Ethereum Asked by zak100 on January 2, 2021

Will it be a problem to use :

 owner = msg.sender;

statement in a non-constructor function?

What if instead of writing the above code in a function, we initialize the owner at the time of declaration like this in a state variable:

address private owner = msg.sender;

Some body please guide me.

Zulfi.

3 Answers

Based on the clarification in the comments to smarx's answer.

It depends what you mean by "problem". Consider this function.

function changeOwner() public {
  owner = msg.sender;
}

That allows anyone to seize the owner role, assuming owner is pivotal to access control somewhere else. That's not a problem in the sense that it works. That is a problem in the sense that anyone can do it and that's usually not desirable.

Consider this variant:

function changeOwner(address newOwner) public {
  require(msg.sender = owner);
  owner = newOwner;
}

The require() strictly limits this to the owner, so the sender has to be the owner in order to relinquish ownership. It doesn't make sense to relinquish to itself, so another address (the newOwner) is passed in. A production-ready implementation of this common pattern would check that the new address is valid to prevent accidents.
· · · · · · ·
**Required tasks:**
• 1. List every line of code in the Ethereum owner question page that contains the characters "owner =".
• 2. Write the next part of the Ethereum owner question page, picking up after its last sentence.
· · · · · · ·
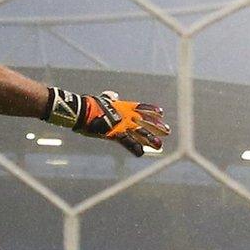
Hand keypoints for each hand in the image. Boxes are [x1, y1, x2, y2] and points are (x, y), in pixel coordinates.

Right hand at [48, 88, 167, 155]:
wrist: (82, 110)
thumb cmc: (90, 105)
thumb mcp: (102, 100)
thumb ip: (110, 98)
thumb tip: (114, 95)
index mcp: (124, 106)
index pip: (142, 107)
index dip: (152, 110)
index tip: (161, 112)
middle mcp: (126, 115)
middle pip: (145, 121)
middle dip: (157, 126)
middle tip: (167, 131)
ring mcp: (122, 124)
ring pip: (140, 132)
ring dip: (150, 139)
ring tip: (159, 146)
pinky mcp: (115, 133)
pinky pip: (127, 142)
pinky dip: (134, 148)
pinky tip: (141, 153)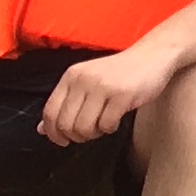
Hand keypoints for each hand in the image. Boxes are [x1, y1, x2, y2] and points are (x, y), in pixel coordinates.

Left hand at [40, 38, 175, 145]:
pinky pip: (106, 125)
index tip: (63, 141)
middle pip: (66, 124)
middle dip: (76, 136)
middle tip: (89, 133)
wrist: (154, 55)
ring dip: (93, 134)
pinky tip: (116, 120)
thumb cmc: (119, 72)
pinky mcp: (122, 95)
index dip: (53, 133)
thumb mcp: (88, 83)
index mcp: (71, 76)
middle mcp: (84, 79)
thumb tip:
· · · · · · ·
**Response list:**
• 1.
owner = msg.sender;
address private owner = msg.sender;
owner = msg.sender;
owner = newOwner;

• 2.
It may be helpful to remember that owner is not special in any way. It's merely a variable of type address given meaning by other aspects of the contract such as conditionals that oversee permission.

Hope it helps.

Answered by Rob Hitchens on January 2, 2021

owner = msg.sender; statement in a non-constructor function?

If you write owner = msg.sender; in a non-constructor function then 1) You have to pay more gas amount(approx 1.5x more) as compared to we deploy this statement using the constructor.

2) You need to call a function to set owner = msg.sender when you are using the non-constructor function.

What if instead of writing the above code in a function, we initialize the owner at the time of declaration like this in a state variable:

There is no problem with initializing owner at the time of declaration but it changes the meaning of state variable for solidity compiler. let me explain you:

Private:

When you declare owner as a private state variable like this address private owner = msg.sender; then solidity compiler treat owner variable as variable and for getting this variable value you need to define another function like getOwnerAddress().

Public:

If you set owner as public like this address public owner = msg.sender; then solidity compiler treat owner variable as functionowner() and this will also return the address value of owner there is no need to define a separate function for getting value.

For more understanding, you can see a difference in abi of contract details.

Answered by Mahesh Rajput on January 2, 2021

Statements aren't allowed outside of functions, but initializations are.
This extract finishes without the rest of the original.